As you can see, in our package.json file, we’ve added a “browser” key pointing
to the built stardog.js file in the “dist” folder. So when you want to use
stardog.js in your project, just require
or import
it in and you’ll be
communicating with the Stardog HTTP server faster than you can say SPARQL.
The stardog.js roadmap includes a mix of boring housekeeping tasks and some really exciting new features. Some of the housekeeping tasks include:
Typical housekeeping tasks. The interesting bits show up when we start talking about new features.
I’m going to let you in on a little secret…GraphQL is coming to the Stardog HTTP server. The existing Stardog REST API is going to be migrated to GraphQL.
First benefit of this move: re-using your existing GraphQL knowledge and skill set when building Stardog apps.
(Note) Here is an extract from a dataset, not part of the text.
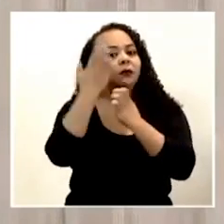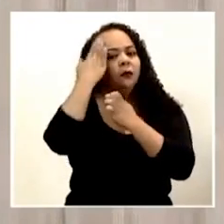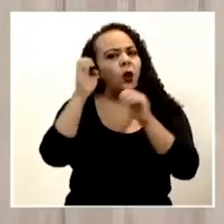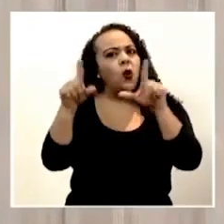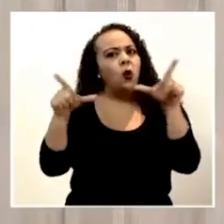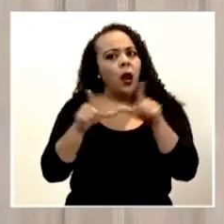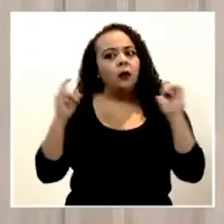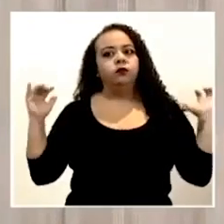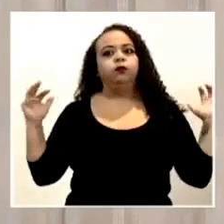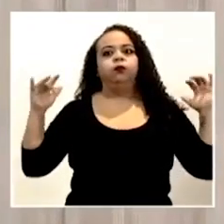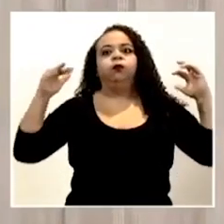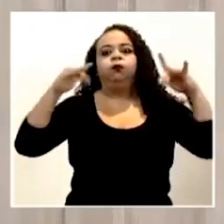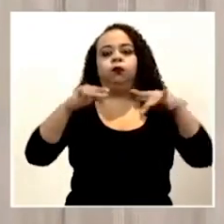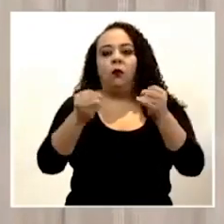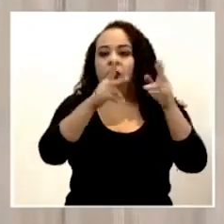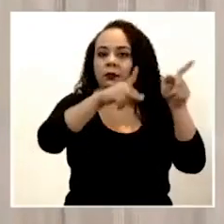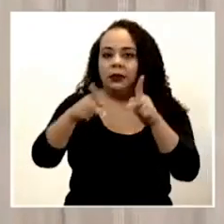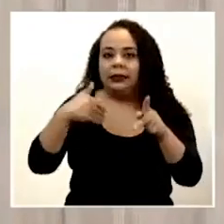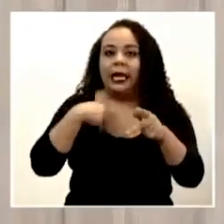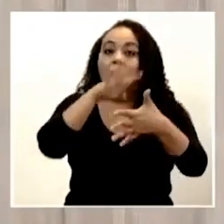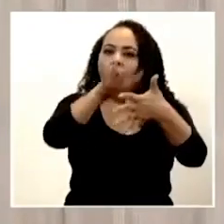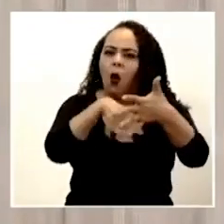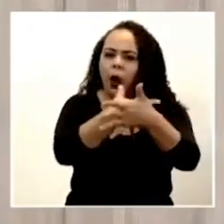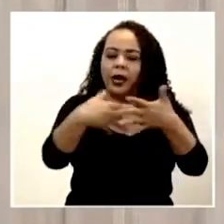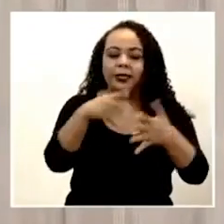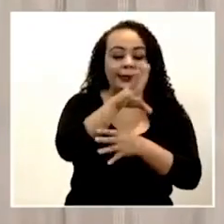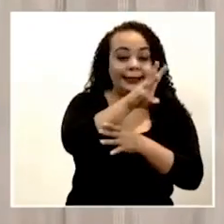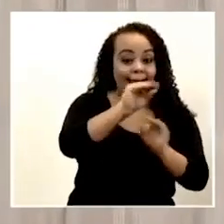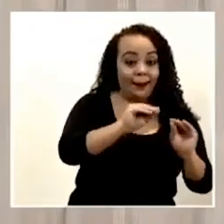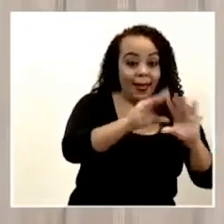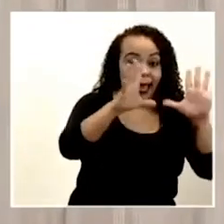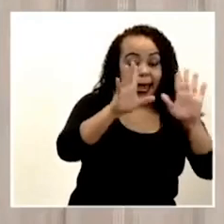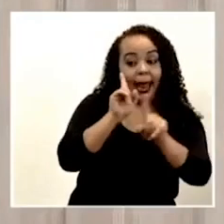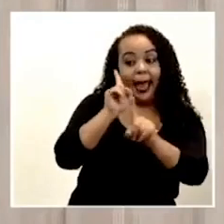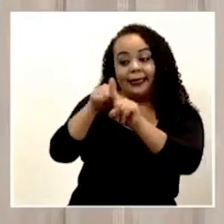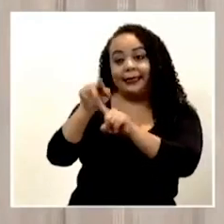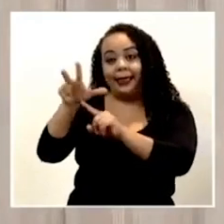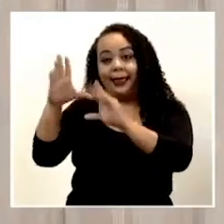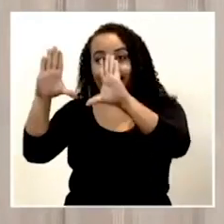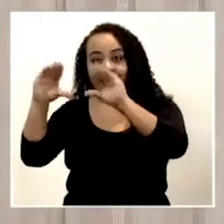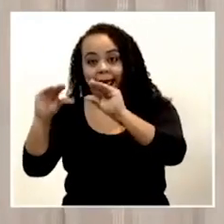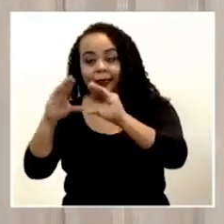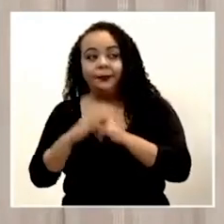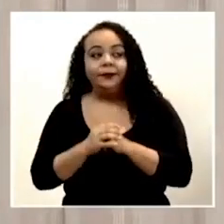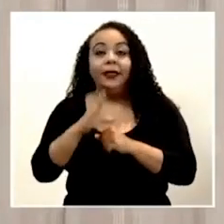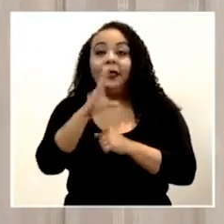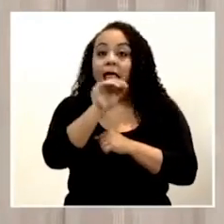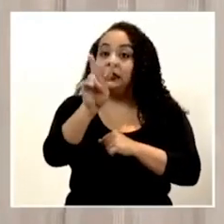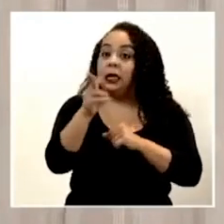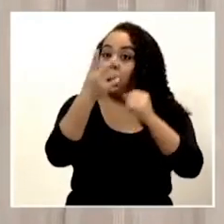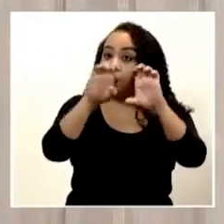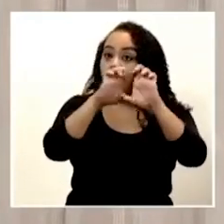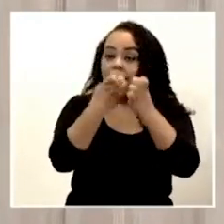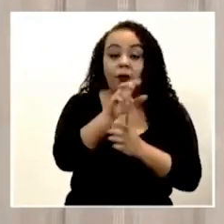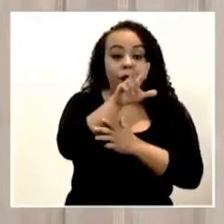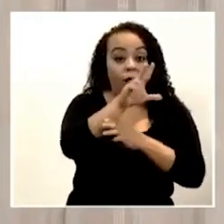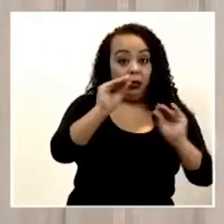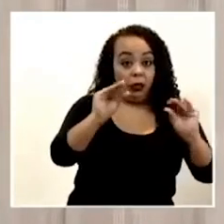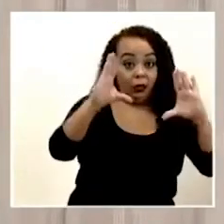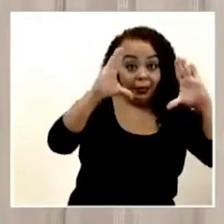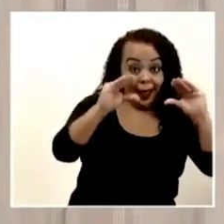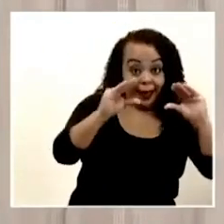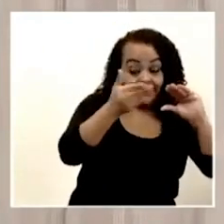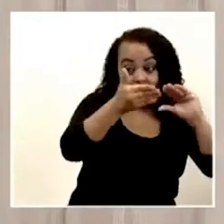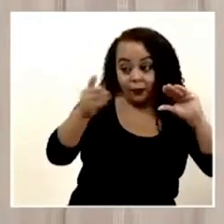mayor volumen y tienen horarios de 6 de la mañana a 3 de la tarde y el segundo equipo de las 3 de la tarde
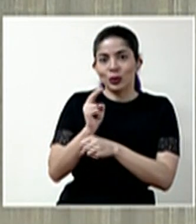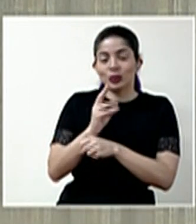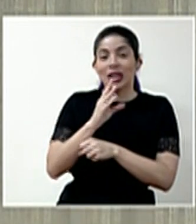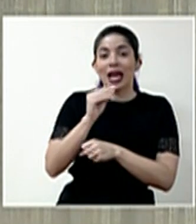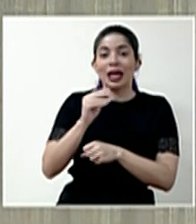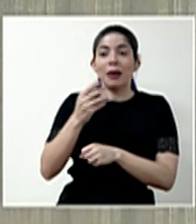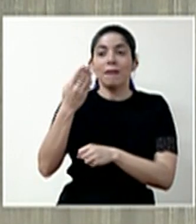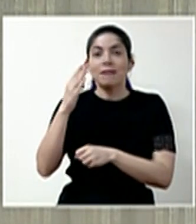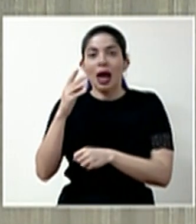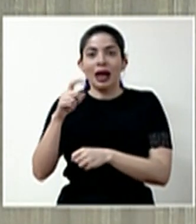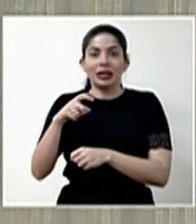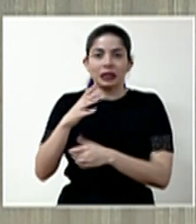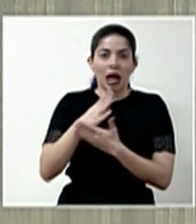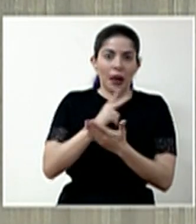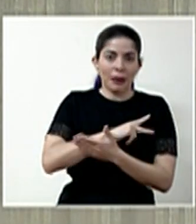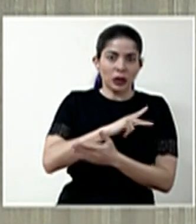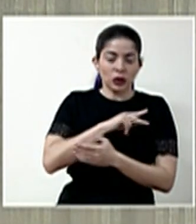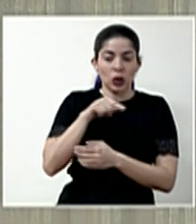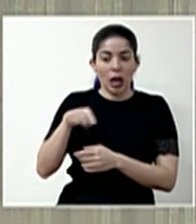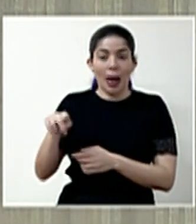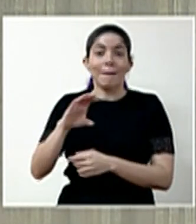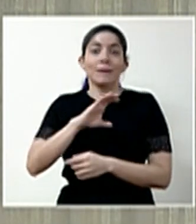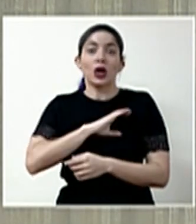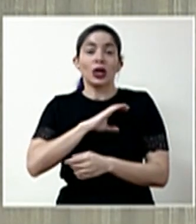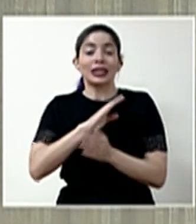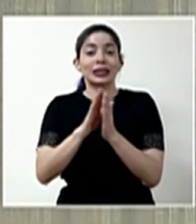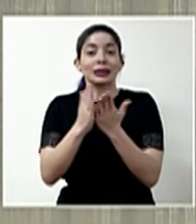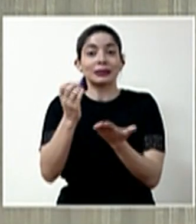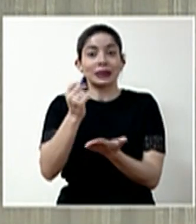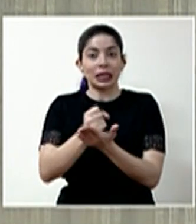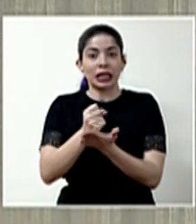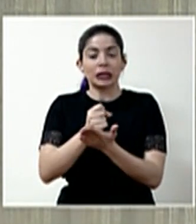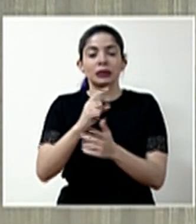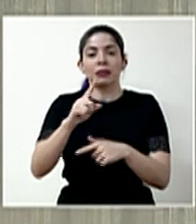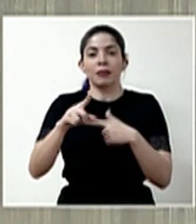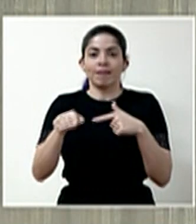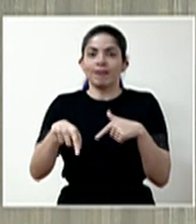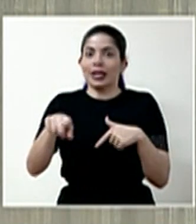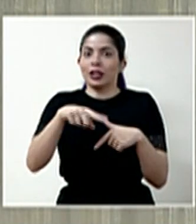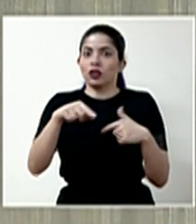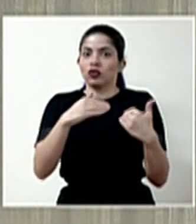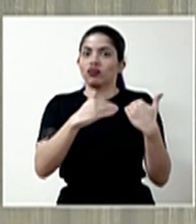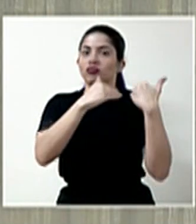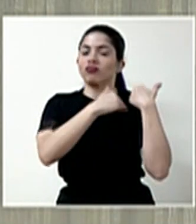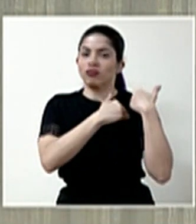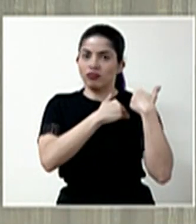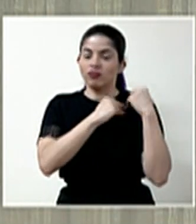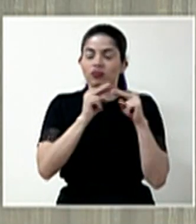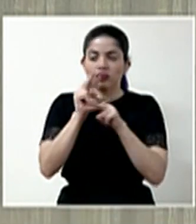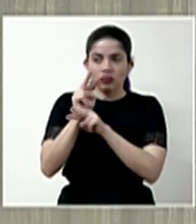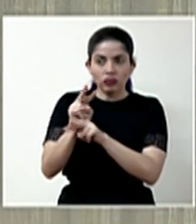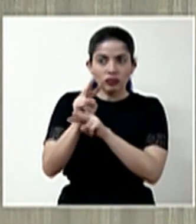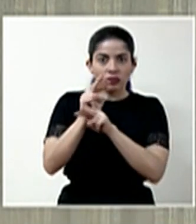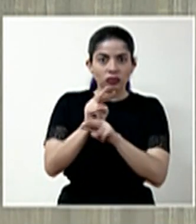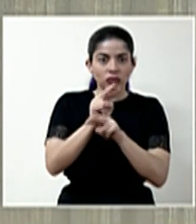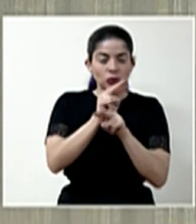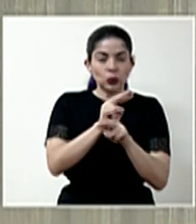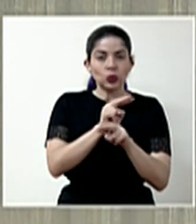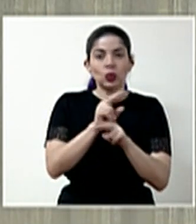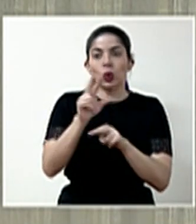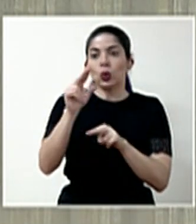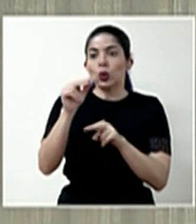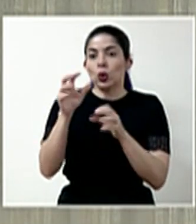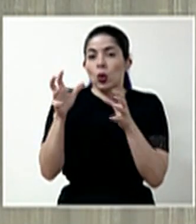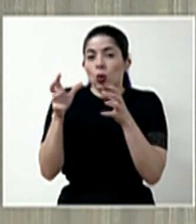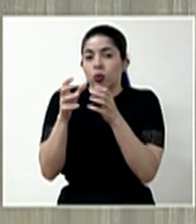necesidades personales. Ahí la Policía de Migración y Extranjería va a estar a cargo de justamente vigilar que no tampoco se hagan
Win.
Next, as this change is rolled out to the many (many) RESTful endpoints,
stardog.js is going to migrate along with it. Rather than pre-packaged URIs and
HTTP message bodies, it will become a collection of preconfigured GraphQL
queries and APIs for building GraphQL queries that can be dispatched using
fetch
.
Another benefit of moving to GraphQL is that developers will be able to query
whatever they want, provided it is exposed in the GraphQL schema. You won’t have
to wait for stardog.js to add a method to expose new-feature-foo
via a method
call on stardog.js; developers will be able to query against the GraphQL
endpoint directly for the information they need.
Rewriting stardog.js was a much bigger job than we originally thought it was going to be. It’s been a great experience for us to go deep into an unfamiliar code base and to try to understand and improve it. We also got to experiment with new tooling and to dig deep into how JavaScript libraries are bundled and distributed.
These changes add up to a better and more fun developer experience when programming against Stardog. We encourage pull requests of all kinds and welcome feedback and suggestions from the community.